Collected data
┏━━

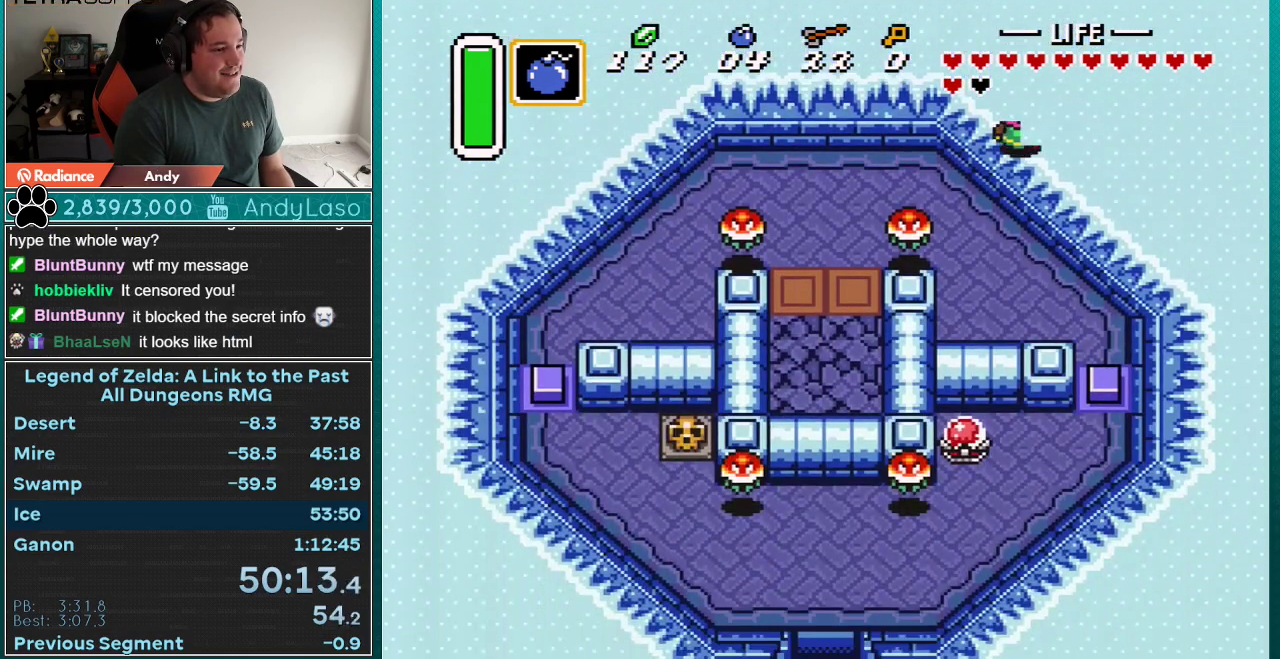
{"buttons": ["DPAD_LEFT"], "events": [[300, "Y", "down"], [433, "Y", "up"], [467, "DPAD_DOWN", "up"], [467, "DPAD_LEFT", "down"]]}
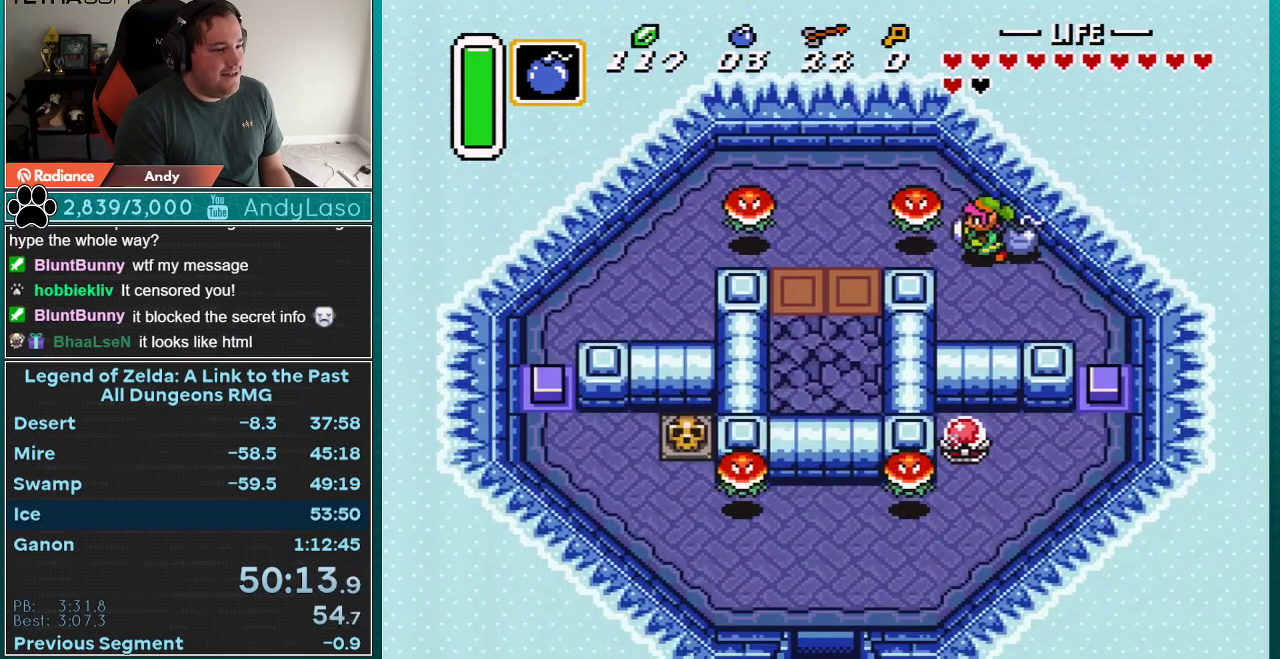
{"buttons": ["A"], "events": [[50, "B", "down"], [83, "DPAD_LEFT", "up"], [217, "B", "up"], [417, "DPAD_RIGHT", "down"], [450, "A", "down"], [483, "DPAD_RIGHT", "up"]]}
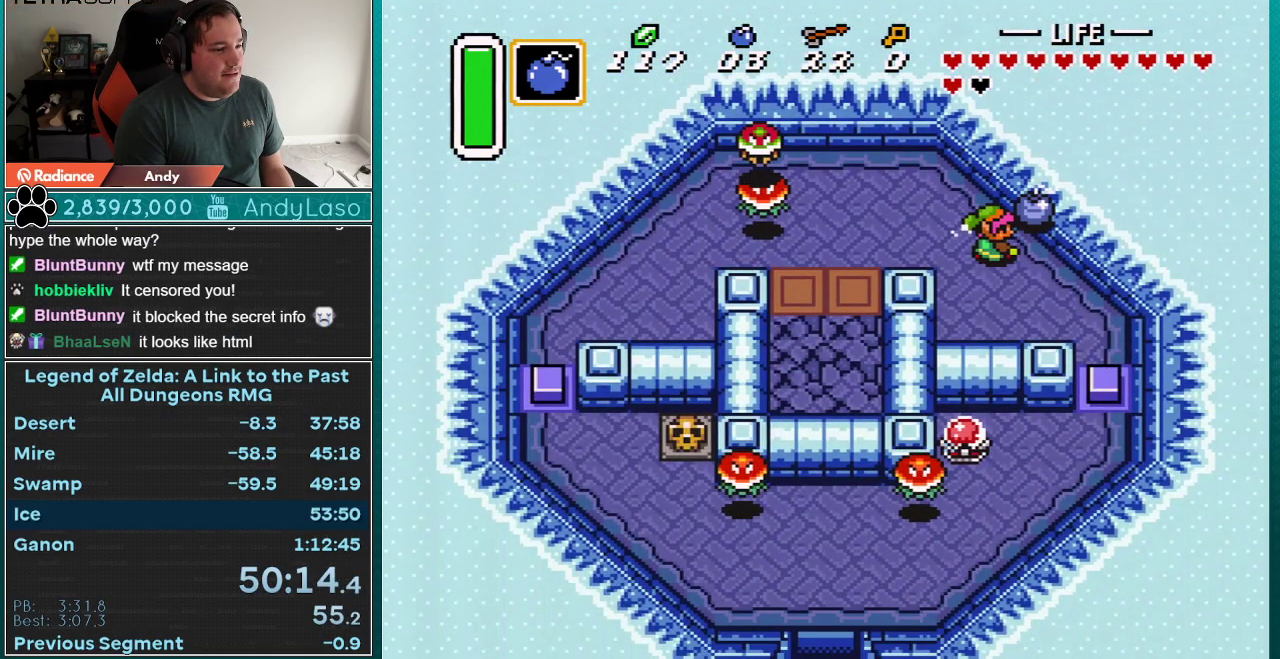
{"buttons": ["DPAD_DOWN", "DPAD_LEFT"], "events": [[67, "DPAD_LEFT", "down"], [100, "A", "up"], [450, "DPAD_DOWN", "down"]]}
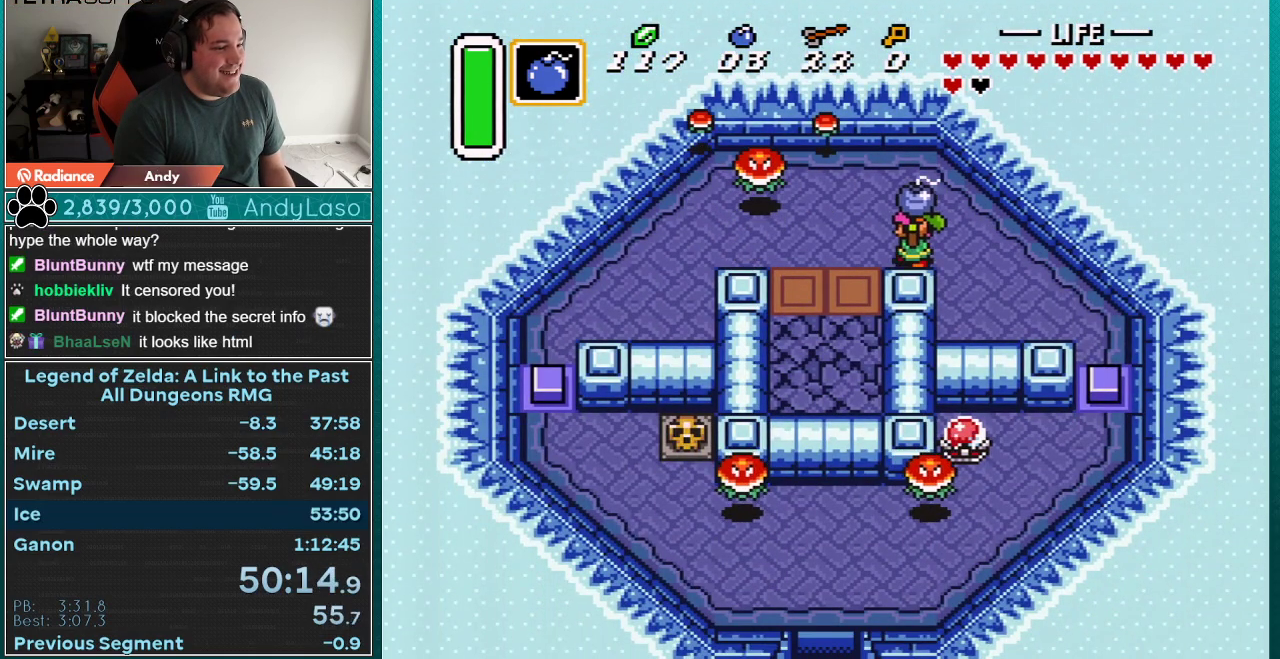
{"buttons": ["DPAD_RIGHT"], "events": [[67, "DPAD_DOWN", "up"], [233, "DPAD_DOWN", "down"], [233, "DPAD_LEFT", "up"], [267, "A", "down"], [300, "DPAD_DOWN", "up"], [350, "A", "up"], [383, "DPAD_RIGHT", "down"]]}
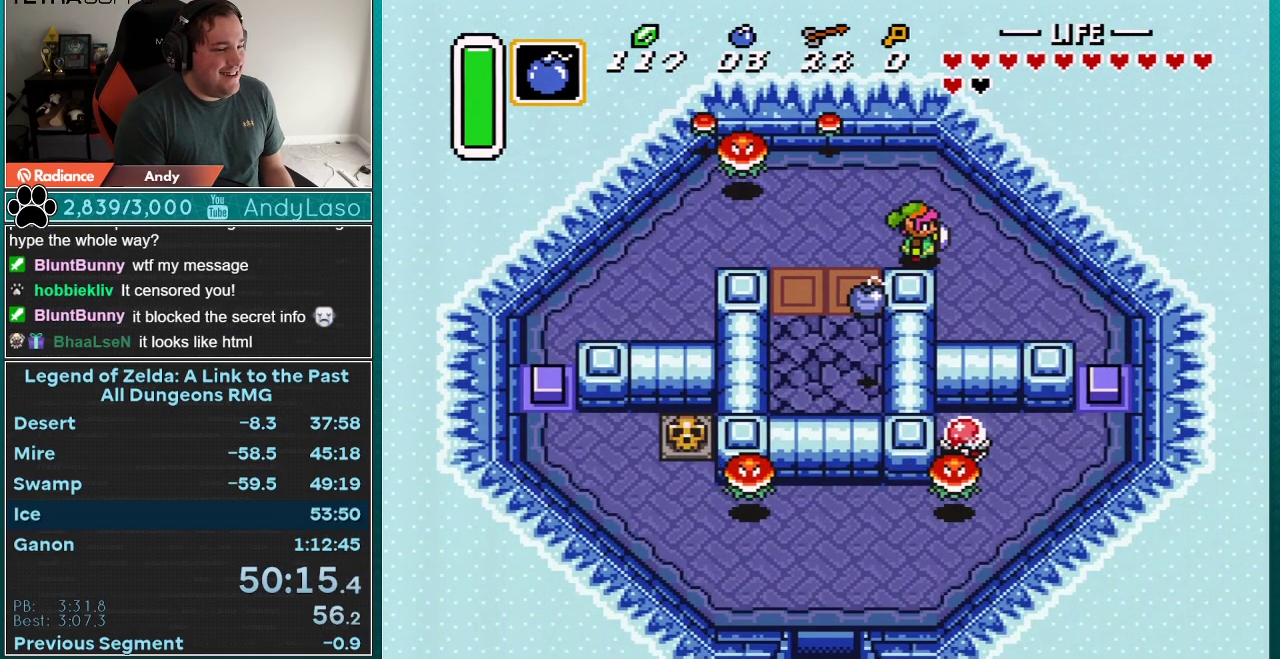
{"buttons": ["DPAD_DOWN", "DPAD_RIGHT"], "events": [[50, "DPAD_DOWN", "down"]]}
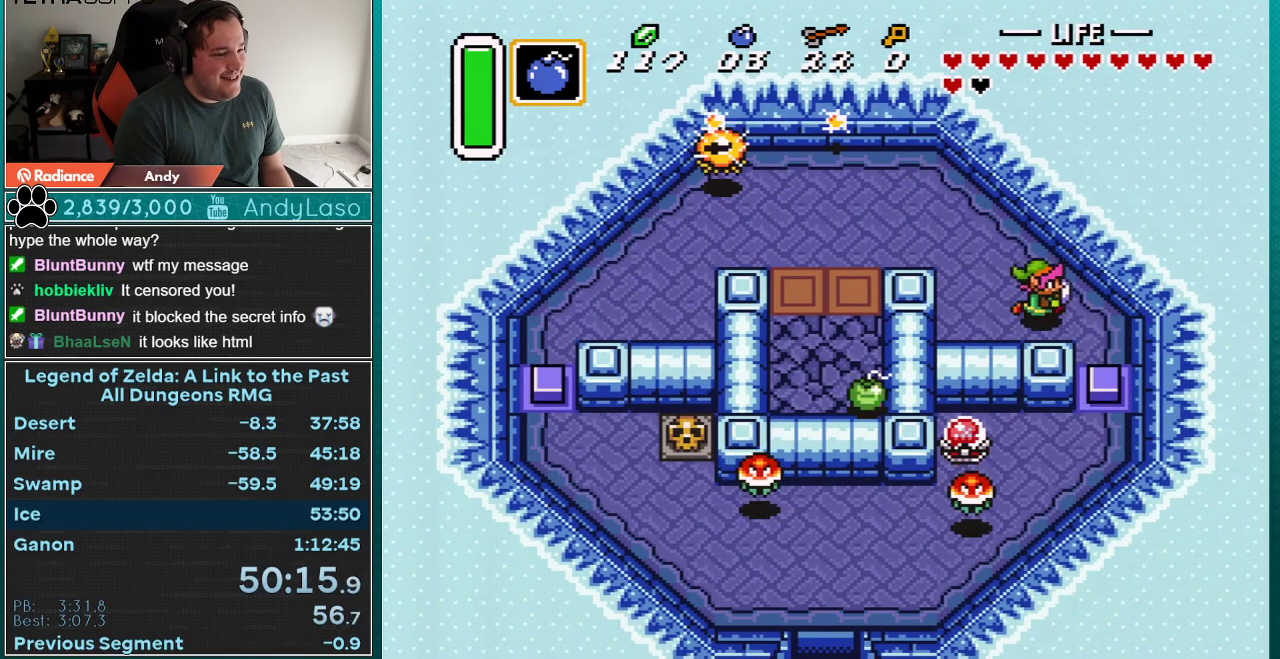
{"buttons": ["DPAD_DOWN"], "events": [[317, "DPAD_DOWN", "up"], [383, "DPAD_DOWN", "down"], [383, "DPAD_RIGHT", "up"]]}
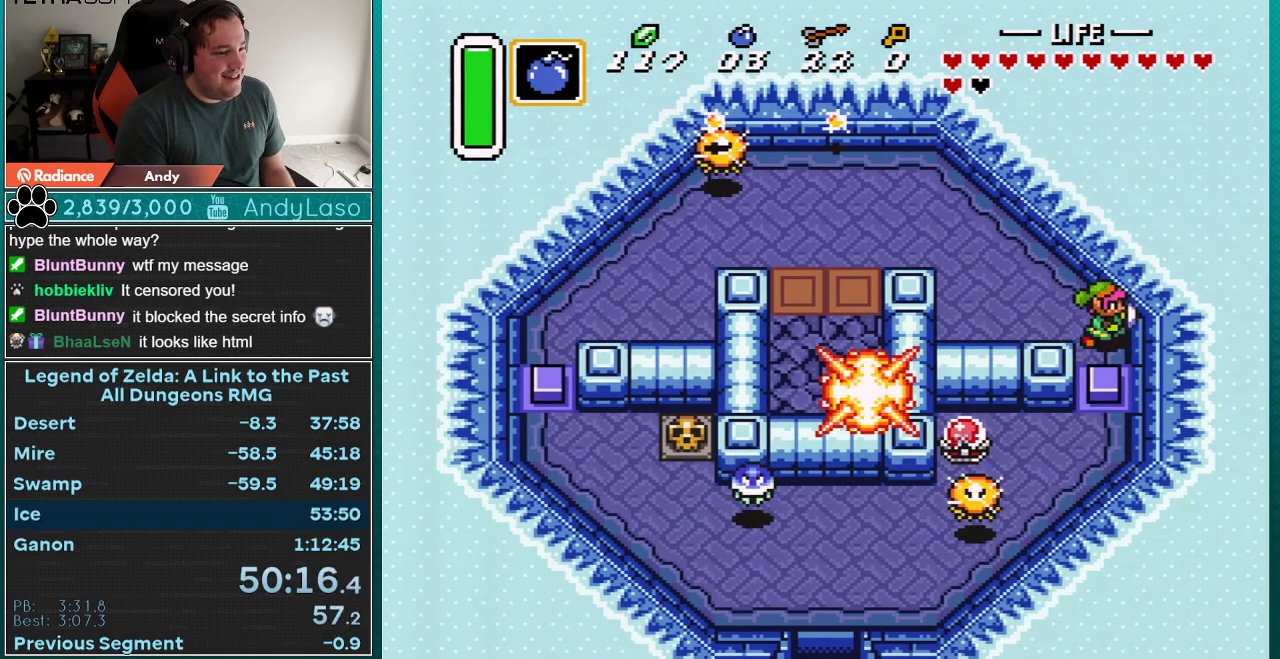
{"buttons": ["DPAD_DOWN"], "events": [[17, "DPAD_DOWN", "up"], [17, "DPAD_RIGHT", "down"], [50, "DPAD_DOWN", "down"], [67, "DPAD_RIGHT", "up"]]}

┗━━

= WHAT THE TASK REQUIRES =
What the answer needs is every record above, exactly as written, and no pictures.

= SOLUTION =
{"buttons": ["DPAD_LEFT"], "events": [[300, "Y", "down"], [433, "Y", "up"], [467, "DPAD_DOWN", "up"], [467, "DPAD_LEFT", "down"]]}
{"buttons": ["A"], "events": [[50, "B", "down"], [83, "DPAD_LEFT", "up"], [217, "B", "up"], [417, "DPAD_RIGHT", "down"], [450, "A", "down"], [483, "DPAD_RIGHT", "up"]]}
{"buttons": ["DPAD_DOWN", "DPAD_LEFT"], "events": [[67, "DPAD_LEFT", "down"], [100, "A", "up"], [450, "DPAD_DOWN", "down"]]}
{"buttons": ["DPAD_RIGHT"], "events": [[67, "DPAD_DOWN", "up"], [233, "DPAD_DOWN", "down"], [233, "DPAD_LEFT", "up"], [267, "A", "down"], [300, "DPAD_DOWN", "up"], [350, "A", "up"], [383, "DPAD_RIGHT", "down"]]}
{"buttons": ["DPAD_DOWN", "DPAD_RIGHT"], "events": [[50, "DPAD_DOWN", "down"]]}
{"buttons": ["DPAD_DOWN"], "events": [[317, "DPAD_DOWN", "up"], [383, "DPAD_DOWN", "down"], [383, "DPAD_RIGHT", "up"]]}
{"buttons": ["DPAD_DOWN"], "events": [[17, "DPAD_DOWN", "up"], [17, "DPAD_RIGHT", "down"], [50, "DPAD_DOWN", "down"], [67, "DPAD_RIGHT", "up"]]}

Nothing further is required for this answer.